Renato de Menezes nunca foi detido ou proibido de se aproximar da mulher, medida de proteção que esta também solicitou à Justiça, mas que lhe foi negada.

Cerca de dez dias antes do homicídio, o homem tentou forçar a entrada na casa de Ana Trindade, que depois disso decidiu adquirir uma arma de fogo. No dia 16 de novembro de 2014, o agressor voltou a forçar o portão da habitação e a mulher usou a arma para se defender. Atirou 12 vezes, atingido Renato de Menezes com nove tiros. O homem não resistiu aos ferimentos e morreu ao fim de duas semanas.

Sem antecedentes criminais e com sete testemunhas a reiterarem a sua versão, o Ministério Público considerou que, perante a violência que sofreu “outro desfecho não seria possível” e que Ana Trindade agiu em “legítima defesa”.

A portuguesa absolvida e o juiz aplaudido
Em 2007, o Tribunal de S. João Novo, no Porto, absolveu Maria Clementina Pires, com 63 anos anos na altura, da acusação de homicídio do marido. Para essa decisão contribuíram os 40 anos de maus tratos e violência a que foi sujeita e os trágicos acontecimentos de 14 de setembro de 2004 que levaram ao trágico desfecho.

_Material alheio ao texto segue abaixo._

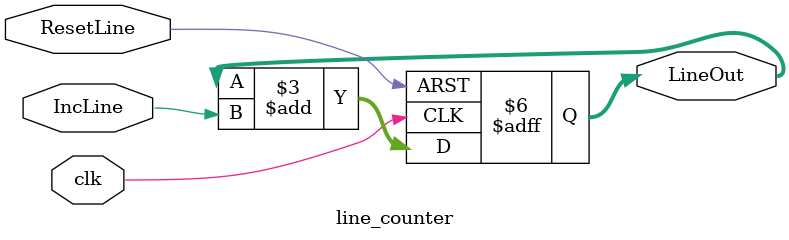
<source format=v>
module line_counter(LineOut, clk, ResetLine, IncLine,);
  input clk, ResetLine, IncLine ;

  wire clk, ResetLine, IncLine ;
  output [9:0] LineOut;
  reg [9:0] LineOut = 0;

  initial
  begin
    LineOut = 0;
  end

  always @(posedge clk or posedge ResetLine)
  begin
    if(ResetLine == 1) begin
      LineOut <= 0;
    end
    else begin
      LineOut <= LineOut + IncLine;
    end
  end
endmodule

</source>
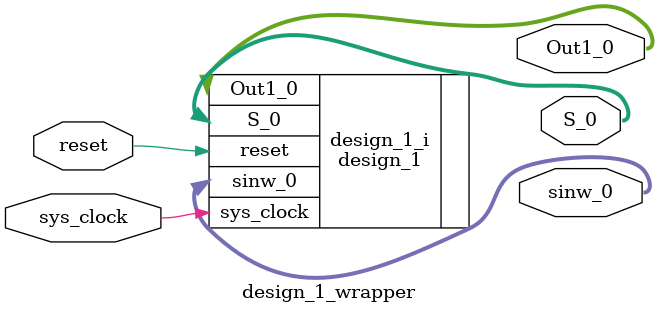
<source format=v>
`timescale 1 ps / 1 ps

module design_1_wrapper
   (Out1_0,
    S_0,
    reset,
    sinw_0,
    sys_clock);
  output [15:0]Out1_0;
  output [11:0]S_0;
  input reset;
  output [11:0]sinw_0;
  input sys_clock;

  wire [15:0]Out1_0;
  wire [11:0]S_0;
  wire reset;
  wire [11:0]sinw_0;
  wire sys_clock;

  design_1 design_1_i
       (.Out1_0(Out1_0),
        .S_0(S_0),
        .reset(reset),
        .sinw_0(sinw_0),
        .sys_clock(sys_clock));
endmodule

</source>
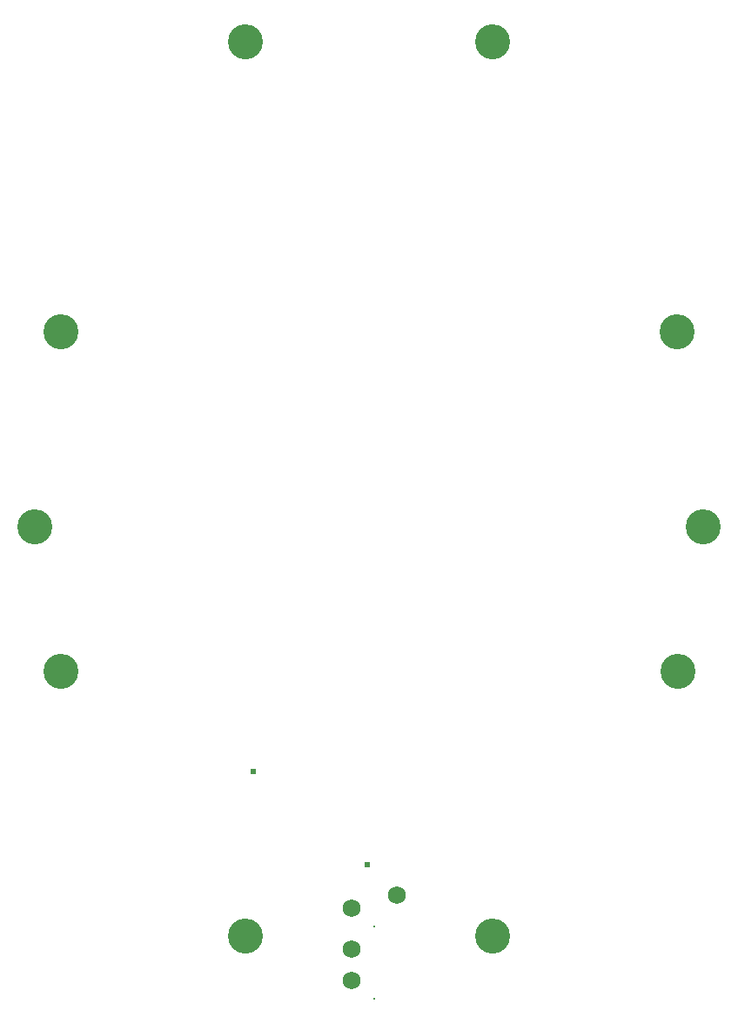
<source format=gbs>
G04*
G04 #@! TF.GenerationSoftware,Altium Limited,Altium Designer,24.2.2 (26)*
G04*
G04 Layer_Color=16711935*
%FSLAX44Y44*%
%MOMM*%
G71*
G04*
G04 #@! TF.SameCoordinates,0F374588-2137-43C4-A123-4C8396255DE2*
G04*
G04*
G04 #@! TF.FilePolarity,Negative*
G04*
G01*
G75*
%ADD11C,1.7272*%
%ADD12C,0.2032*%
%ADD13C,3.4032*%
%ADD14C,0.6032*%
D11*
X678230Y259410D02*
D03*
Y329410D02*
D03*
X722230Y342410D02*
D03*
X678230Y289410D02*
D03*
D12*
X700230Y241410D02*
D03*
Y311410D02*
D03*
D13*
X814947Y1171530D02*
D03*
X574945D02*
D03*
X574947Y301822D02*
D03*
X814947D02*
D03*
X394947Y560000D02*
D03*
X369947Y700000D02*
D03*
X394900Y889755D02*
D03*
X994947D02*
D03*
X1020000Y700000D02*
D03*
X995000Y560000D02*
D03*
D14*
X693000Y372000D02*
D03*
X582000Y462000D02*
D03*
M02*

</source>
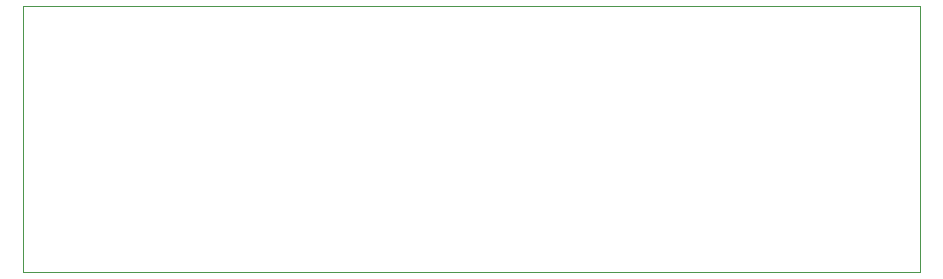
<source format=gbr>
%TF.GenerationSoftware,KiCad,Pcbnew,7.0.11-7.0.11~ubuntu22.04.1*%
%TF.CreationDate,2025-05-05T15:28:32+03:00*%
%TF.ProjectId,USB_Magic_Hub,5553425f-4d61-4676-9963-5f4875622e6b,rev?*%
%TF.SameCoordinates,PXc65d40PYc65d40*%
%TF.FileFunction,Profile,NP*%
%FSLAX46Y46*%
G04 Gerber Fmt 4.6, Leading zero omitted, Abs format (unit mm)*
G04 Created by KiCad (PCBNEW 7.0.11-7.0.11~ubuntu22.04.1) date 2025-05-05 15:28:32*
%MOMM*%
%LPD*%
G01*
G04 APERTURE LIST*
%TA.AperFunction,Profile*%
%ADD10C,0.050000*%
%TD*%
G04 APERTURE END LIST*
D10*
X0Y0D02*
X76000000Y0D01*
X76000000Y-22500000D01*
X0Y-22500000D01*
X0Y0D01*
M02*

</source>
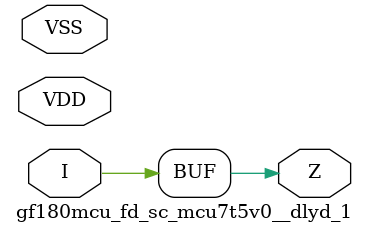
<source format=v>

module gf180mcu_fd_sc_mcu7t5v0__dlyd_1( I, Z, VDD, VSS );
input I;
inout VDD, VSS;
output Z;

	buf MGM_BG_0( Z, I );

endmodule

</source>
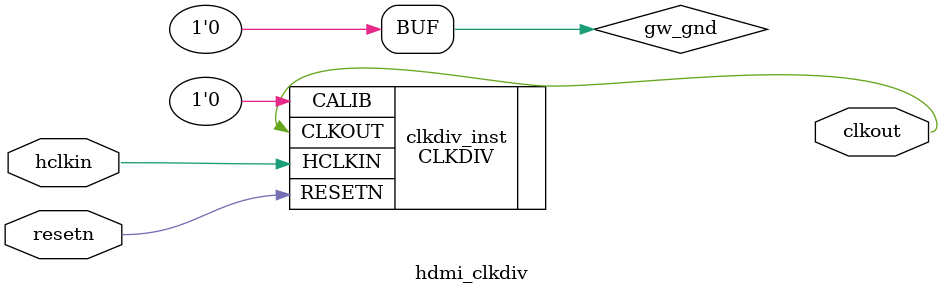
<source format=v>

module hdmi_clkdiv (clkout, hclkin, resetn);

output clkout;
input hclkin;
input resetn;

wire gw_gnd;

assign gw_gnd = 1'b0;

CLKDIV clkdiv_inst (
    .CLKOUT(clkout),
    .HCLKIN(hclkin),
    .RESETN(resetn),
    .CALIB(gw_gnd)
);

defparam clkdiv_inst.DIV_MODE = "5";
defparam clkdiv_inst.GSREN = "false";

endmodule //hdmi_clkdiv

</source>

Nessa noite, o marido, Januário Rodrigues, entrou em casa com uma pistola e agredindo de imediato a mulher com dois pontapés ao mesmo tempo que a insultava. O homem continuou a ameaçá-la, assim como às duas filhas avançando para a mulher com uma foice e um martelo. Maria Clementina Pires defendeu-se com uma machada, golpeando o marido, até este cair inanimado. Januário Rodrigues morreu cinco dias depois no Hospital de São João.

O Ministério Público pediu então a condenação da mulher, por homicídio privilegiado, podendo a pena chegar aos cinco anos de prisão.

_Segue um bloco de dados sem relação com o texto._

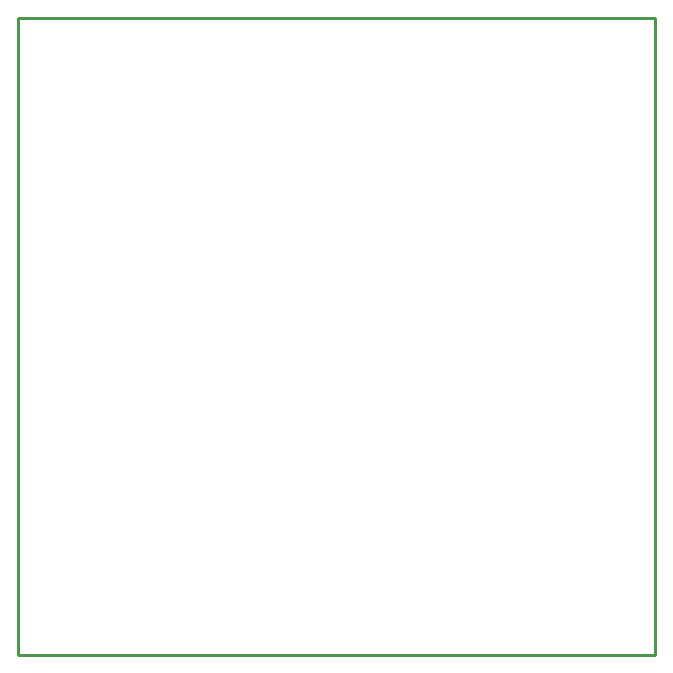
<source format=gko>
G04 Layer_Color=16711935*
%FSLAX24Y24*%
%MOIN*%
G70*
G01*
G75*
%ADD34C,0.0100*%
D34*
X74803Y43307D02*
Y64567D01*
X96063Y43307D02*
Y64567D01*
X74803Y43307D02*
X96063D01*
X74803Y64567D02*
X96063D01*
M02*

</source>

Mas o coletivo de juízes, presidido por João Grilo, da 4.ª Vara Criminal do Porto, decidiu absolver Maria Clementina Pires, considerando que a mulher “agiu sob forte pressão psicológica” na noite do crime e que viveu uma episódio “tremendamente traumático”, resumindo os abusos a que a mulher e as filhas, já adultas, estiveram sujeitas durante décadas e citando um relatório da Aministia Internacional com o número de mulheres mortas por violência doméstica nesse ano.

Os juízes entenderam que os antecedentes e as circunstâncias da noite do crime justificavam a absolvição de Maria Clementina e aconselharam-na a “aproveitar o resto da vida”, citou, na altura, o ‘Correio da Manhã’. A decisão foi aplaudida pelos presentes na sala de audiências.

Maria Clementina saiu em liberdade e o Ministério Público não recorreu da decisão.